Önümüzdeki dönemde para politikası

Fatih ÖZATAY
Fatih ÖZATAY EKONOMİDE UFUK TURU dunyaweb@dunya.com




Geçen hafta içinde Merkez Bankası (TCMB) yılın ikinci enflasyon raporunu bir basın toplantısı ile açıkladı. Bu rapor ve raporun sunumu sırasında Sayın Erdem Başçı'nın yaptığı konuşma sayesinde 2012'nin geriye kalan döneminde para politikasının nasıl şekillenebileceği daha bir belirginleşti. Para politikasının bundan sonra alacağı biçim iki gelişme tarafından belirlenecek. İlki yurtdışındaki koşullar. Bu koşullar hakkında büyük bir belirsizlik var.

Birinci senaryo: 2012'nin ilk dört ayı 2011'in ikinci yarısı ile kıyaslandığında daha olumlu geçti. Bu koşullar sürerse, para politikası açısından görece rahat bir dönem olacak. Çünkü yurtdışından döviz girişlerinde bir sorun yaşanmayacak ve döviz kuruna aşağıya doğru baskı gelebilecek. Hız kesen büyüme ile birlikte düşen ya da fazla artmayan döviz kuru, yüzde 6.5 olarak açıklanan yıl sonu enflasyon tahmininin gerçekleştirilmesini kolaylaştıracak.

İkinci senaryo: Avrupa'da olumsuz gelişmelerin yaşanması olasılığının arttığına dair sinyaller geliyor. İspanya tekrar gündemde, seçimlerle birlikte Fransa'da ve İtalya'da ilginç gelişmeler olabilir. Bu durumda, risk alma iştahının azalması söz konusu olabilecek. Farklı bir ifadeyle, döviz kuruna yukarıya doğru baskı gerçekleşebilecek. Bu olumsuzluklar yaşanırsa, risk alma iştahındaki azalmayı törpüleyecek hatta belki de tersine çevirebilecek tek gelişme, ABD Merkez Bankası'nın yeni bir parasal genişlemeye gitmesi olabilir.

**Yapılacak İş:**
Para politikasının önümüzdeki seyrine dair yazıyı, son cümlesinin ardından devam ettiriniz.

**Sağlanan Veriler:**
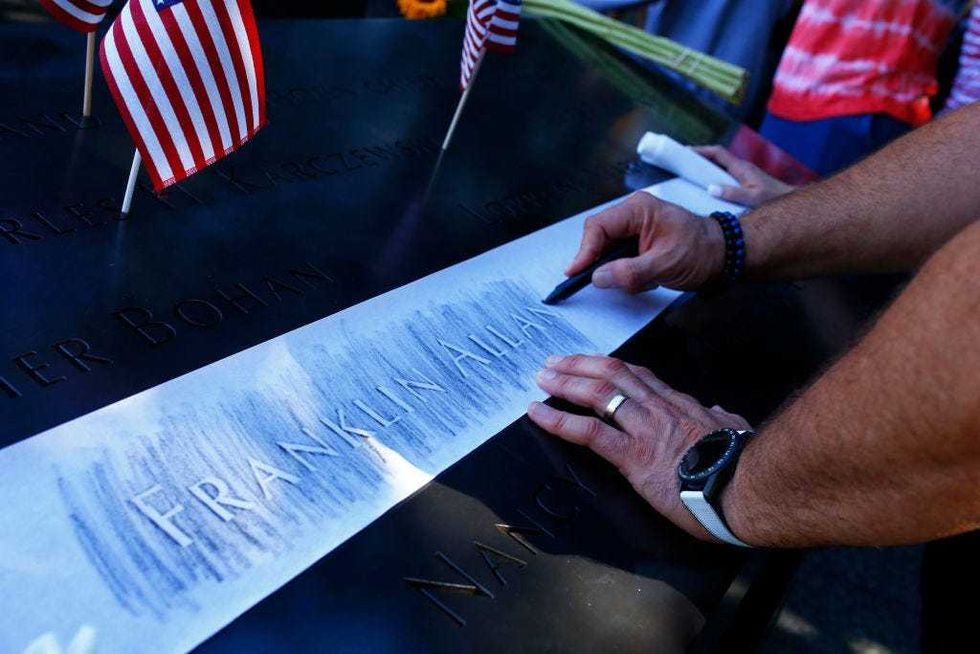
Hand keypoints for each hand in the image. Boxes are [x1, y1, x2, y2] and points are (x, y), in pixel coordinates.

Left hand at [527, 354, 751, 541]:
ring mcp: (644, 430)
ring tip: (542, 379)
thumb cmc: (744, 466)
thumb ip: (720, 418)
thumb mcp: (734, 431)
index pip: (639, 376)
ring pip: (597, 394)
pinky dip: (558, 419)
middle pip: (612, 374)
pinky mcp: (633, 456)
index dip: (609, 367)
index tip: (591, 363)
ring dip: (564, 383)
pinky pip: (589, 432)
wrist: (747, 489)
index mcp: (680, 406)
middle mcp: (659, 410)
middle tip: (554, 362)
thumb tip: (717, 409)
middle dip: (579, 365)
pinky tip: (538, 413)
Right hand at [566, 192, 725, 291]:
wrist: (724, 254)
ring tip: (641, 279)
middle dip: (602, 262)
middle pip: (599, 237)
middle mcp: (633, 213)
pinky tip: (646, 277)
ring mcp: (636, 227)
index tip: (576, 272)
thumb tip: (598, 277)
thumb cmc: (701, 252)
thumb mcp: (665, 265)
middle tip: (606, 282)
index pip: (598, 227)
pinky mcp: (639, 240)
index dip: (584, 251)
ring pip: (608, 250)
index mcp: (638, 209)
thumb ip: (629, 272)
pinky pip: (620, 256)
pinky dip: (627, 271)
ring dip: (618, 269)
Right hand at [693, 145, 794, 206]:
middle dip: (698, 156)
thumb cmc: (773, 199)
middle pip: (715, 157)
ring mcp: (742, 173)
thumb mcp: (753, 198)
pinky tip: (704, 185)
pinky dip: (711, 175)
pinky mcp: (744, 180)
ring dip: (704, 166)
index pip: (717, 153)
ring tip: (686, 171)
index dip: (700, 150)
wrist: (790, 200)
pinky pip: (723, 174)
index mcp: (741, 167)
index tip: (684, 151)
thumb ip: (733, 193)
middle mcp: (741, 167)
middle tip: (679, 160)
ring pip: (719, 165)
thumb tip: (710, 188)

**Beklenen Yanıt:**
Görüldüğü gibi her iki senaryonun da gerçekleşmesi olasılığı var. İşte bu belirsizlik nedeniyle TCMB esnek bir para politikası uygulamak istiyor. Para politikasının nasıl gelişeceğinin diğer belirleyicisi ise doğrudan TCMB'nin üç ara hedefinin izleyeceği yol olacak. Üç ara hedef şunlar: Enflasyonun yıl sonunda yüzde 6.5'e, 2013 ortalarında ise yüzde 5'e yaklaşması, kredi artış hızının makul bir düzeyde kalması ve üçüncü olarak da döviz kurunun 'normal' düzeyinden sapma miktarının azaltılması. Bu sonuncusu bazen cari açığı bazen de kısa vadeli sermaye girişlerini azaltmak biçimine de büründü.

TCMB, kredi arzında 2010'un tümünde ve 2011'in ilk yarısında yaşanan çok hızlı artışın frenlendiğini ve kredi arzındaki artışın istediği düzeye geldiğini belirtiyor. İkinci olarak, hem enerji dışı cari açığın önemli ölçüde azalmakta olduğuna işaret ediyor hem de cari açığın finansmanının giderek daha uzun vadeli sermaye girişleri ile yapıldığına dikkat çekiyor. Ancak enflasyonun hedeften önemli ölçüde yüksek olduğunu belirtiyor.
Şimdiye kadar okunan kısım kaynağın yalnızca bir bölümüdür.